Content starts

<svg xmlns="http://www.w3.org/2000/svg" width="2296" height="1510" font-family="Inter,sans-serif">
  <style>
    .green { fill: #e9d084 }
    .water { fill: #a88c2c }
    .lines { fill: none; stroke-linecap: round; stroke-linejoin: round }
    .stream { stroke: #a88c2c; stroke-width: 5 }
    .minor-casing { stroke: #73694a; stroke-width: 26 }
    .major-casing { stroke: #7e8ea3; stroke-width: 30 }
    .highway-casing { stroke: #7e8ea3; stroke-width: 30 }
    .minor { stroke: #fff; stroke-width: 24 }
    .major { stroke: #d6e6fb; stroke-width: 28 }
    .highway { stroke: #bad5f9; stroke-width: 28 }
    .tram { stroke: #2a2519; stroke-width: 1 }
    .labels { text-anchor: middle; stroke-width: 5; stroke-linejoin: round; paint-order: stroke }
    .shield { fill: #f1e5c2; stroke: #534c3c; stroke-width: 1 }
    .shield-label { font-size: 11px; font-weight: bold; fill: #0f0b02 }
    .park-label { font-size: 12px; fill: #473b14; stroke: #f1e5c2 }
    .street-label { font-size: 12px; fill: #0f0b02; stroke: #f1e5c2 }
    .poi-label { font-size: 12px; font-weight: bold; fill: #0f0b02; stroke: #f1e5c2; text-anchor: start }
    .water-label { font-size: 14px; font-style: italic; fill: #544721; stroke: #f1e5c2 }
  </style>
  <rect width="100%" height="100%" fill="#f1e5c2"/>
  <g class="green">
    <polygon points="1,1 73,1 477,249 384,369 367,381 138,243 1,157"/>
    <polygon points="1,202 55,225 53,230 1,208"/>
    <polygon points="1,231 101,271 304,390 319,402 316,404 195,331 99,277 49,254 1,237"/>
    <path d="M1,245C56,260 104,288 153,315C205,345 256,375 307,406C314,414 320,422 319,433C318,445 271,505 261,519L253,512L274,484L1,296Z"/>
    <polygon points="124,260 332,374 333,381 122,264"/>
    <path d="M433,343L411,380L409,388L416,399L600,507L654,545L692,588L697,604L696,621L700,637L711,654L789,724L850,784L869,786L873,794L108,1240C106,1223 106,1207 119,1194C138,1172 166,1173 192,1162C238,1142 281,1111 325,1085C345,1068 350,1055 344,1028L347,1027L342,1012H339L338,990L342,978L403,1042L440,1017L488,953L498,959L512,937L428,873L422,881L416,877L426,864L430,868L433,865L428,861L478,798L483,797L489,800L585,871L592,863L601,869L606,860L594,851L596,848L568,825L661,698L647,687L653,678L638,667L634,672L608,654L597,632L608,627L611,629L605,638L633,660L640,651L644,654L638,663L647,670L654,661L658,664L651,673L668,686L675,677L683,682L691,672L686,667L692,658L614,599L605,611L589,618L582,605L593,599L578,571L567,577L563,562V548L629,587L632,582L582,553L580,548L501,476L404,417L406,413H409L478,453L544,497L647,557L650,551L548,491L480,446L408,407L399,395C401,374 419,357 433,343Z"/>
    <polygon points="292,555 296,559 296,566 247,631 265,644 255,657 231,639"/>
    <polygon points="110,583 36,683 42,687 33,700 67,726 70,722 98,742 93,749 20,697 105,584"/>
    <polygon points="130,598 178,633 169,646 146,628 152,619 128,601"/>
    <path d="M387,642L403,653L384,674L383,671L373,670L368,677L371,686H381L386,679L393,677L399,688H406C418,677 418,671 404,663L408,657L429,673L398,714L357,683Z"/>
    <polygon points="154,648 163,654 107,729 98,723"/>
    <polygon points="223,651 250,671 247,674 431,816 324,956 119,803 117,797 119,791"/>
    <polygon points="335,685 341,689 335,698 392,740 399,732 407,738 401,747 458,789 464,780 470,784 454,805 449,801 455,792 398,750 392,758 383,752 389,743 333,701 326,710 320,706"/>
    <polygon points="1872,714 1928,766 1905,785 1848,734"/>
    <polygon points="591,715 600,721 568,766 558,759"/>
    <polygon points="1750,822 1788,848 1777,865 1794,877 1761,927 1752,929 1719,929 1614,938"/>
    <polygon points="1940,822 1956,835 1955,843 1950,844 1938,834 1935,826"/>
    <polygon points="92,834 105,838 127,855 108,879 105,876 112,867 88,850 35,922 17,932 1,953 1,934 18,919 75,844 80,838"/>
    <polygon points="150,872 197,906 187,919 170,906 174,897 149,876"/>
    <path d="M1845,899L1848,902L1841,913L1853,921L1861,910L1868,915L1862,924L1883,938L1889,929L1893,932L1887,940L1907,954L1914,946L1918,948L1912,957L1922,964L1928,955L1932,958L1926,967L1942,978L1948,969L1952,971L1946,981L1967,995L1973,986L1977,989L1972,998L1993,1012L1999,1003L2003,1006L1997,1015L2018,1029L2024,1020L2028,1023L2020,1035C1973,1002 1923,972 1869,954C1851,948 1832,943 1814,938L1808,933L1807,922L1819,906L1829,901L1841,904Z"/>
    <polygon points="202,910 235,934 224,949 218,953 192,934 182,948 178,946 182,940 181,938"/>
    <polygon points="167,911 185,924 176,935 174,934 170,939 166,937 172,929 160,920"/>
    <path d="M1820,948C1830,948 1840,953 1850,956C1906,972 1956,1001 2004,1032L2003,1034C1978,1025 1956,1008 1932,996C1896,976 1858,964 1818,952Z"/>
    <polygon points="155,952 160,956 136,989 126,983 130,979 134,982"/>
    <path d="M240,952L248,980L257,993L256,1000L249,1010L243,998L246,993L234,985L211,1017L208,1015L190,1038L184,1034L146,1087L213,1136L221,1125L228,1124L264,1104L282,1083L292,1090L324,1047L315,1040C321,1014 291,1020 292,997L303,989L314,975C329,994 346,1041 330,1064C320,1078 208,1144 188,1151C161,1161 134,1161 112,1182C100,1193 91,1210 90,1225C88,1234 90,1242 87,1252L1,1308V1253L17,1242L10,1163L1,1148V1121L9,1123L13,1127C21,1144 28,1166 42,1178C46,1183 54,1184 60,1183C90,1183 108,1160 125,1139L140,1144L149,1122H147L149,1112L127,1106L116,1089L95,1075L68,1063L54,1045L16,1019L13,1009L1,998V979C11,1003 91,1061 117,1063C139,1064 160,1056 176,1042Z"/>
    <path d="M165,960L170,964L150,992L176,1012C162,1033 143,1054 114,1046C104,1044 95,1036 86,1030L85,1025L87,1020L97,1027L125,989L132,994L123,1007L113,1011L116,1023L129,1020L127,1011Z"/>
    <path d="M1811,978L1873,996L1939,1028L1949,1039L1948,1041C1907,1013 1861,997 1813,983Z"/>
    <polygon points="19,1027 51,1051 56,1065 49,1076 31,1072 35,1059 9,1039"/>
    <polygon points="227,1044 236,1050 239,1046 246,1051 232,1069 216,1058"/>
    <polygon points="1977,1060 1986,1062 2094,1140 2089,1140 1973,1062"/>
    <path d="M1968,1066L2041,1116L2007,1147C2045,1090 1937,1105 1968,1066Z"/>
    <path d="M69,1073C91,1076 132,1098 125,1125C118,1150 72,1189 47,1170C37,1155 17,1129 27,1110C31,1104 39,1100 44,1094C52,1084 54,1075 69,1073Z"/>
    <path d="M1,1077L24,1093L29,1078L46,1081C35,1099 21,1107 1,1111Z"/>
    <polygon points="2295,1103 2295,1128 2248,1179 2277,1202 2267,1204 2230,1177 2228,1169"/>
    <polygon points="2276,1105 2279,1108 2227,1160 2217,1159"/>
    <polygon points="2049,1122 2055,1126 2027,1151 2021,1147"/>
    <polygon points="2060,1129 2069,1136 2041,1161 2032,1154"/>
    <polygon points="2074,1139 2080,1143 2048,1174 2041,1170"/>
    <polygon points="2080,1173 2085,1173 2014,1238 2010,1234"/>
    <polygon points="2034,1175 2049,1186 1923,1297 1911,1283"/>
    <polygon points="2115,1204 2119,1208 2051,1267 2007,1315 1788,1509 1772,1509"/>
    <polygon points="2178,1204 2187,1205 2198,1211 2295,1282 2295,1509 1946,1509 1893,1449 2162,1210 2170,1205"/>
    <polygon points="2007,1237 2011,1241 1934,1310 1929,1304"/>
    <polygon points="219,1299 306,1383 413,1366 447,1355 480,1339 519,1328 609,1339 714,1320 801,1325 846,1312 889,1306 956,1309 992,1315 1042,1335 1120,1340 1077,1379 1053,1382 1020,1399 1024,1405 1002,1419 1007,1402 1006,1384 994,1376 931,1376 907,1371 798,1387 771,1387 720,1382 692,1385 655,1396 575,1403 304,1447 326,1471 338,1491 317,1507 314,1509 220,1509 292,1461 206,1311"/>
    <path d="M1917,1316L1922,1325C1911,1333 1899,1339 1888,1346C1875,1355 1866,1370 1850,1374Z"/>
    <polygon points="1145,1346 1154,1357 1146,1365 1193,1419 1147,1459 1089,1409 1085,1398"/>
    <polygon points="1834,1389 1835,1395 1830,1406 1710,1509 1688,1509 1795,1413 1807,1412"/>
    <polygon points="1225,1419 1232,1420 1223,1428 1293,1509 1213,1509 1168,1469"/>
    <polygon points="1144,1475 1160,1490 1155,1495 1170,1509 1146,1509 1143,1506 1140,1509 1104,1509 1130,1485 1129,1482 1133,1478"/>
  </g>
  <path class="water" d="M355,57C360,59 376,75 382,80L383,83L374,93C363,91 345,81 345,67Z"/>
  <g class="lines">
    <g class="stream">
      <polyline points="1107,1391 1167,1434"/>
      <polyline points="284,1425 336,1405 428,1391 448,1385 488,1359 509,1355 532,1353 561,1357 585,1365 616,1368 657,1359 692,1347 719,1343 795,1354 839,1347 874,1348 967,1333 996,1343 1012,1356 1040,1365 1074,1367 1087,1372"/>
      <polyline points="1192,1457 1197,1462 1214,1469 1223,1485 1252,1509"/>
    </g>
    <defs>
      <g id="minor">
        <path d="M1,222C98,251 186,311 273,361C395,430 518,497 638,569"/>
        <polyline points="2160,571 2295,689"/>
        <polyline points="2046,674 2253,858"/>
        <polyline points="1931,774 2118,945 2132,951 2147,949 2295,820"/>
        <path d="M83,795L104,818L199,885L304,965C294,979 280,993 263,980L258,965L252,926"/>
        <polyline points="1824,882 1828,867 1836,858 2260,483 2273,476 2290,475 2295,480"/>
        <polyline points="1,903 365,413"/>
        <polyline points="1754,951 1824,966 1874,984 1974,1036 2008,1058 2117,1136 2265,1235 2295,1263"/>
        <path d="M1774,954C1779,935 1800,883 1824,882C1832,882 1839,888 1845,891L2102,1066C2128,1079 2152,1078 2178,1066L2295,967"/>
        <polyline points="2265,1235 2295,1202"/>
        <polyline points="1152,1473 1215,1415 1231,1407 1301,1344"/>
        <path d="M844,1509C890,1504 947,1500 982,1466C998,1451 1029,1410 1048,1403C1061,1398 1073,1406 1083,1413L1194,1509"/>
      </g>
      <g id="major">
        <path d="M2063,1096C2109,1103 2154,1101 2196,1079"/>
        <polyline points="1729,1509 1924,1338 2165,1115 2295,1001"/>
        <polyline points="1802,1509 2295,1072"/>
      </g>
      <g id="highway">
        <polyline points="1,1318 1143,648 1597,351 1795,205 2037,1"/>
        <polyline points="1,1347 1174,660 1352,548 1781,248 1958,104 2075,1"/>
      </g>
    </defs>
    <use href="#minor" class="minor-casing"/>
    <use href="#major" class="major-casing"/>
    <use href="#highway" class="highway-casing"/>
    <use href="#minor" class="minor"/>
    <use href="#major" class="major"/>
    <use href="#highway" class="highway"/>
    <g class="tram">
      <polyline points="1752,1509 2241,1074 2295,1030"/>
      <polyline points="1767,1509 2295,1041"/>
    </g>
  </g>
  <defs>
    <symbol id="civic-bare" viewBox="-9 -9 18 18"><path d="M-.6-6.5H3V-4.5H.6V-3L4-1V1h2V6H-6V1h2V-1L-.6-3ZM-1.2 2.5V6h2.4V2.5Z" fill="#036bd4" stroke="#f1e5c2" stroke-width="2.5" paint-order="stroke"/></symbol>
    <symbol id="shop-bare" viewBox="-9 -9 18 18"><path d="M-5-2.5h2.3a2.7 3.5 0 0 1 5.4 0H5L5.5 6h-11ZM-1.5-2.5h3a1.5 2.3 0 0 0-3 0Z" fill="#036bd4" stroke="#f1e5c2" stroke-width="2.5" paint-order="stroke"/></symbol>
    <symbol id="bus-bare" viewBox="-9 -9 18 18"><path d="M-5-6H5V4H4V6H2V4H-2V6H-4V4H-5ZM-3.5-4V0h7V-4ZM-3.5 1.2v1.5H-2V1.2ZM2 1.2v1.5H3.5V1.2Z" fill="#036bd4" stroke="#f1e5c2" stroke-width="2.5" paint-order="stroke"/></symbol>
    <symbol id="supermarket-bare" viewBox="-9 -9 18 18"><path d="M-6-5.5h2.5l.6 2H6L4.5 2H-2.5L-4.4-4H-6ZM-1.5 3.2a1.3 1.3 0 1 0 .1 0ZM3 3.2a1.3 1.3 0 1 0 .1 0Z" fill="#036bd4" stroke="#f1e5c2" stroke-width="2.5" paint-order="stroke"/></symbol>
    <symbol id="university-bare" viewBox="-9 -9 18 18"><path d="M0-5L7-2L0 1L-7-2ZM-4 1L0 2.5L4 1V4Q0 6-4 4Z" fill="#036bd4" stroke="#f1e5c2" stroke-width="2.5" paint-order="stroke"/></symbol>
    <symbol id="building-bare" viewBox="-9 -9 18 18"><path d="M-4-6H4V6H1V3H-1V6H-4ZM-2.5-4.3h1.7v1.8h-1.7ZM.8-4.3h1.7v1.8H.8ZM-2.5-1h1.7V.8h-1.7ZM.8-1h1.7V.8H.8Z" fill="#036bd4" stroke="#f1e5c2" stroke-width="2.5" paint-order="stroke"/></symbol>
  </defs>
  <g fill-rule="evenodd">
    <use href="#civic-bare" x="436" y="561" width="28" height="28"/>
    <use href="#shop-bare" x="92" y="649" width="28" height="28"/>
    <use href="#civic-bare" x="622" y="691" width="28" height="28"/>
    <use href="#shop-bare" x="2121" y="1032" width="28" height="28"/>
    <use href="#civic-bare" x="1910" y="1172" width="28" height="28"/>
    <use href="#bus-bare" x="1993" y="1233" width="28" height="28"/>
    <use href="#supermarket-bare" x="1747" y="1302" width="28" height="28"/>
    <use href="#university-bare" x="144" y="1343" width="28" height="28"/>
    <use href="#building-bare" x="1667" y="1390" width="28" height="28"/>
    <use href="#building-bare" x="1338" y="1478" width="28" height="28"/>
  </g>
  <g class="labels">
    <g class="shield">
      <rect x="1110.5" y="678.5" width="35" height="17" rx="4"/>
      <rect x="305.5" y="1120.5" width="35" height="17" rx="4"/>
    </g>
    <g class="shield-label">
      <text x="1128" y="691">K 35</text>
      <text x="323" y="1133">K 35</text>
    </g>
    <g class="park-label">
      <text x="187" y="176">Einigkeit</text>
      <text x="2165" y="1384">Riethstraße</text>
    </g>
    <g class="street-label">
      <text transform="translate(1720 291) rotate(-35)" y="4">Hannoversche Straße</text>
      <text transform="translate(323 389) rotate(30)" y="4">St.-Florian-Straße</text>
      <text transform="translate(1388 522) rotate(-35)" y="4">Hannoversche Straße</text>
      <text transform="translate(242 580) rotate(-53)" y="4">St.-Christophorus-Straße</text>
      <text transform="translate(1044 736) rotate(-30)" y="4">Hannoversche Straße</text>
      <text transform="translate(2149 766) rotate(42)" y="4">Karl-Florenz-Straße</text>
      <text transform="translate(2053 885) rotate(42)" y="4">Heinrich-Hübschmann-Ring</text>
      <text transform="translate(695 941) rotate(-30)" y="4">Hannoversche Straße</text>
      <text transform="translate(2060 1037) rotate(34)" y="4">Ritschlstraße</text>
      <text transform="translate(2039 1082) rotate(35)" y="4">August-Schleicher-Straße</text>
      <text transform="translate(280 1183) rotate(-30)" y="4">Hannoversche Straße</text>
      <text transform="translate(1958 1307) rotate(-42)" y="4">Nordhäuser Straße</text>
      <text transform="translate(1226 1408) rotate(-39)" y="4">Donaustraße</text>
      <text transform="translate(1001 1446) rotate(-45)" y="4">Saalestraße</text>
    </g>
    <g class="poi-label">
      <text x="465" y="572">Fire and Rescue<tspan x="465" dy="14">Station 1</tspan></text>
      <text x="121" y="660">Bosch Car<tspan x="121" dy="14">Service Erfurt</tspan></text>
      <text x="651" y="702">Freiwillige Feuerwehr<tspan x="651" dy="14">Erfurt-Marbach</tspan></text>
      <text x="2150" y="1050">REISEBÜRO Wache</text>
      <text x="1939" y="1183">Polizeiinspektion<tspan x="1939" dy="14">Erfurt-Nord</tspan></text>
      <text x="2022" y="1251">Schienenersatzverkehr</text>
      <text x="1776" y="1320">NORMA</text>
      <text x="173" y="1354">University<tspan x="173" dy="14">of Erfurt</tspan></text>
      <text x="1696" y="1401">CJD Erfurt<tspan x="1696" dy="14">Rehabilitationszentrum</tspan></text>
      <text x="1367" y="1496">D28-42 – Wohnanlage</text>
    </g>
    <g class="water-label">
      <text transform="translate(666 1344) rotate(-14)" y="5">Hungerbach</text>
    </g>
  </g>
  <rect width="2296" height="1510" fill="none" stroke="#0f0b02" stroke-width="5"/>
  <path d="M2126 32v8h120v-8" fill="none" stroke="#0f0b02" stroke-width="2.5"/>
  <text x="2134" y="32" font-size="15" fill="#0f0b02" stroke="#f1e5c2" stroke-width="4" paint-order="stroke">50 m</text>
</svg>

Content ends

WORK TASK - Would you filter the records and copy out each line containing "lines"?

RESULT OF THIS EXERCISE -
    .lines { fill: none; stroke-linecap: round; stroke-linejoin: round }
  <g class="lines">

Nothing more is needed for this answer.